PROVIDED RECORDS Block Start
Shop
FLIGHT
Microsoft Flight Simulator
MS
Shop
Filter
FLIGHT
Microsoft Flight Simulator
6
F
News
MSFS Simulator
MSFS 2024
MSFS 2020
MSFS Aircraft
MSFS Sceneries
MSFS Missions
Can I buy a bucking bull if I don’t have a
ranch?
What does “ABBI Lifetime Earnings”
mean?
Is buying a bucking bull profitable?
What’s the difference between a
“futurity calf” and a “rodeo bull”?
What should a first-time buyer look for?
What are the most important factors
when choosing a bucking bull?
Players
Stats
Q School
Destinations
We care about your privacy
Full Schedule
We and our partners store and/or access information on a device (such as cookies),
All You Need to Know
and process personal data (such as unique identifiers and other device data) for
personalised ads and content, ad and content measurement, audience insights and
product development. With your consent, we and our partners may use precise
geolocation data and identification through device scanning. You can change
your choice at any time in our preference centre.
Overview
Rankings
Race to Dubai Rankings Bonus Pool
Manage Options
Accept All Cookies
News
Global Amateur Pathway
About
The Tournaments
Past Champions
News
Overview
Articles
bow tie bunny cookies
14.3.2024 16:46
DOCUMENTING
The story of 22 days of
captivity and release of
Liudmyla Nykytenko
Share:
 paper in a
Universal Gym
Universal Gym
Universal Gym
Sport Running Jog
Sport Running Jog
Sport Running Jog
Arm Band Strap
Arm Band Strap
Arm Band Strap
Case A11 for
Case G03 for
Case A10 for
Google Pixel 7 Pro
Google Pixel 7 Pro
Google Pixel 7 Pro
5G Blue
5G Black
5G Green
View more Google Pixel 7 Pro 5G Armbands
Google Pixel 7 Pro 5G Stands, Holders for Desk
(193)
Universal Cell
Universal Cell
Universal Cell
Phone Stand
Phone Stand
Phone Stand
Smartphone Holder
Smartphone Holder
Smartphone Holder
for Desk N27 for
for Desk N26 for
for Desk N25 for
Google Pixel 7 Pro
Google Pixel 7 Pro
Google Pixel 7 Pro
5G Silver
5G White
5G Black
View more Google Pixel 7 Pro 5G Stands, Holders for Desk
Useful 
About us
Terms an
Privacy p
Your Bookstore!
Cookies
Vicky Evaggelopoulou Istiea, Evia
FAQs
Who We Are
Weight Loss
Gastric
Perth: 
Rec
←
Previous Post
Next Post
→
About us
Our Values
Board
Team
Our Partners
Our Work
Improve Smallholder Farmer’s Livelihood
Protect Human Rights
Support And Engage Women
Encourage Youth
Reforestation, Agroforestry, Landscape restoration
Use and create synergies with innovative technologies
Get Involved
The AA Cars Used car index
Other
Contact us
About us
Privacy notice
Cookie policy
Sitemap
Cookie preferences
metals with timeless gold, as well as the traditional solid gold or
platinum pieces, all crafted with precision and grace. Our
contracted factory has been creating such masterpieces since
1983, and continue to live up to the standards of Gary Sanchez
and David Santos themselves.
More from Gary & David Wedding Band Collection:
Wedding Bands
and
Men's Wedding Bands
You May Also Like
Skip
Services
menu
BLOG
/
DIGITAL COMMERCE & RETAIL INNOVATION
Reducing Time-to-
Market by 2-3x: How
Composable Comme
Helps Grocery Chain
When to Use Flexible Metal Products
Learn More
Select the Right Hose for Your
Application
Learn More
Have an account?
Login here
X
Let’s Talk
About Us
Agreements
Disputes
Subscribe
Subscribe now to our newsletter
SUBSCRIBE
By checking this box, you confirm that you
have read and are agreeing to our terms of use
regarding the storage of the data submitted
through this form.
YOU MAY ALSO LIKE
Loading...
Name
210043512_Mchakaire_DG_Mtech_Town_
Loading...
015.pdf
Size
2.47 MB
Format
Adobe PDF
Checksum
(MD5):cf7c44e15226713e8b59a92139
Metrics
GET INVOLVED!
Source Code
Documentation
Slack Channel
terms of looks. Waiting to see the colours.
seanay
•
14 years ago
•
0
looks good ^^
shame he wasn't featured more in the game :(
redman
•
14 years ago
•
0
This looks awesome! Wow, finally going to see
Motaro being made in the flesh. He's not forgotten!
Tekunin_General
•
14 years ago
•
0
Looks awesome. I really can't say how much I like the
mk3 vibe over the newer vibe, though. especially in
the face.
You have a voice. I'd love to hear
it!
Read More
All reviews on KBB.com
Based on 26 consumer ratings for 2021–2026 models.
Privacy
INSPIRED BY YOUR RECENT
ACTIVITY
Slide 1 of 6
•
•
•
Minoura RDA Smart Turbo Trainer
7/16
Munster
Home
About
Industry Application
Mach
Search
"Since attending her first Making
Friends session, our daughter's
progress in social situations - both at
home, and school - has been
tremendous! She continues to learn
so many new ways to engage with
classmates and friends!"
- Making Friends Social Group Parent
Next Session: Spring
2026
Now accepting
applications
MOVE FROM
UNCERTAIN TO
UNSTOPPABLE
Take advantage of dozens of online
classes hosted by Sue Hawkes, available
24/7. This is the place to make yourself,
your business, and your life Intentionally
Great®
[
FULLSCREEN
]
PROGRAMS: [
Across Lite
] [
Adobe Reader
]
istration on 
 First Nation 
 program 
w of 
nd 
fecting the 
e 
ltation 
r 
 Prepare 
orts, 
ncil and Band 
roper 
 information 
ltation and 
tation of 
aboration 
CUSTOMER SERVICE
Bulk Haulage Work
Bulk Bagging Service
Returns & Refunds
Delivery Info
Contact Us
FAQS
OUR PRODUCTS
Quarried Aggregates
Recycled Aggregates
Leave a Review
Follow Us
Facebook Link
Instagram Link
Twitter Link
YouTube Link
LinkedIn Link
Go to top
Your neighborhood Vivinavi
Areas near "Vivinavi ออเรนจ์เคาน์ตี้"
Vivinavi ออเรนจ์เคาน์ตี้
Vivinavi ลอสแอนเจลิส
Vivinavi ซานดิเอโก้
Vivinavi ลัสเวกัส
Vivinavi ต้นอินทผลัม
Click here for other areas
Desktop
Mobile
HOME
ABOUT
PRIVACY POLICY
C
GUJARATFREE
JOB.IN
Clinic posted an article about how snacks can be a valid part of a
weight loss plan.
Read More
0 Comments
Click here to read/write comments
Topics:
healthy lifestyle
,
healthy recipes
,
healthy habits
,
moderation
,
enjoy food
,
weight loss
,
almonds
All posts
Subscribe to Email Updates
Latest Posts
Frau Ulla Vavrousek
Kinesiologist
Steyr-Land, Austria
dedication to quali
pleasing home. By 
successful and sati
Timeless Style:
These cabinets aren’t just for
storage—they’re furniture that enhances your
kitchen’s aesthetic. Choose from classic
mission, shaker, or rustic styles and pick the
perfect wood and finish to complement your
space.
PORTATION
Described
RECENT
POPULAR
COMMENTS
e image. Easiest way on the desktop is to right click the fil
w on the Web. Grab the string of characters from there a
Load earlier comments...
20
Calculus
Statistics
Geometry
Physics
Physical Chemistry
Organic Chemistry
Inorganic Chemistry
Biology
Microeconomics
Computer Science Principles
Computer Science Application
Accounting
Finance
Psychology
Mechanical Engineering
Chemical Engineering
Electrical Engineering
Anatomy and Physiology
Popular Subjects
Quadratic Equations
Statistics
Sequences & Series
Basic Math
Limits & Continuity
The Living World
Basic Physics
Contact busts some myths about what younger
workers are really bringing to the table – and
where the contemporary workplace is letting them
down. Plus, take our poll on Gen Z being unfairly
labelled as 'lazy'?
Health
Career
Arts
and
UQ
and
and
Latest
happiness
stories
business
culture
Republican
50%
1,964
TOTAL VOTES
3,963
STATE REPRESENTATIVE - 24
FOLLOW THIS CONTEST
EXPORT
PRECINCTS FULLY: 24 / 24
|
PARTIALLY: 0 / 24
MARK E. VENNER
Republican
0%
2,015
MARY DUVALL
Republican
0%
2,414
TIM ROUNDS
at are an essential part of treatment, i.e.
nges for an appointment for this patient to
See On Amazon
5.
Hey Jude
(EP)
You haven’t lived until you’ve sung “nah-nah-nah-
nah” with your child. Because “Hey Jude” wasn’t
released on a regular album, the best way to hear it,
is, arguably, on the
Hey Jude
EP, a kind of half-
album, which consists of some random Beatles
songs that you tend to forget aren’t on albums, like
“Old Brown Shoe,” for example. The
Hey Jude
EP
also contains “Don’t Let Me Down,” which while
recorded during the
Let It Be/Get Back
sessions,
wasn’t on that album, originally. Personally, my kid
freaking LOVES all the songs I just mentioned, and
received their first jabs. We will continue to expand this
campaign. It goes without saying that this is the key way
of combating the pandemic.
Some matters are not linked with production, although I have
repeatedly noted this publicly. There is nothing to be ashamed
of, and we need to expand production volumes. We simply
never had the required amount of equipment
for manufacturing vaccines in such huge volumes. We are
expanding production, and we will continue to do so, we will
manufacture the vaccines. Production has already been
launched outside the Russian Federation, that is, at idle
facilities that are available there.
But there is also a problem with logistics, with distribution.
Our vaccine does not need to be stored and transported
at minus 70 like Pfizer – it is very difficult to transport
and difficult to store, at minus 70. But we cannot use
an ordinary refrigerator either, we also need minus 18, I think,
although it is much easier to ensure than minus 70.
PROVIDED RECORDS Block End
Starting with the first line of the data above, copy each line exactly until you reach the line with "The story of 22 days of"; include that line as well.

Shop
FLIGHT
Microsoft Flight Simulator
MS
Shop
Filter
FLIGHT
Microsoft Flight Simulator
6
F
News
MSFS Simulator
MSFS 2024
MSFS 2020
MSFS Aircraft
MSFS Sceneries
MSFS Missions
Can I buy a bucking bull if I don’t have a
ranch?
What does “ABBI Lifetime Earnings”
mean?
Is buying a bucking bull profitable?
What’s the difference between a
“futurity calf” and a “rodeo bull”?
What should a first-time buyer look for?
What are the most important factors
when choosing a bucking bull?
Players
Stats
Q School
Destinations
We care about your privacy
Full Schedule
We and our partners store and/or access information on a device (such as cookies),
All You Need to Know
and process personal data (such as unique identifiers and other device data) for
personalised ads and content, ad and content measurement, audience insights and
product development. With your consent, we and our partners may use precise
geolocation data and identification through device scanning. You can change
your choice at any time in our preference centre.
Overview
Rankings
Race to Dubai Rankings Bonus Pool
Manage Options
Accept All Cookies
News
Global Amateur Pathway
About
The Tournaments
Past Champions
News
Overview
Articles
bow tie bunny cookies
14.3.2024 16:46
DOCUMENTING
The story of 22 days of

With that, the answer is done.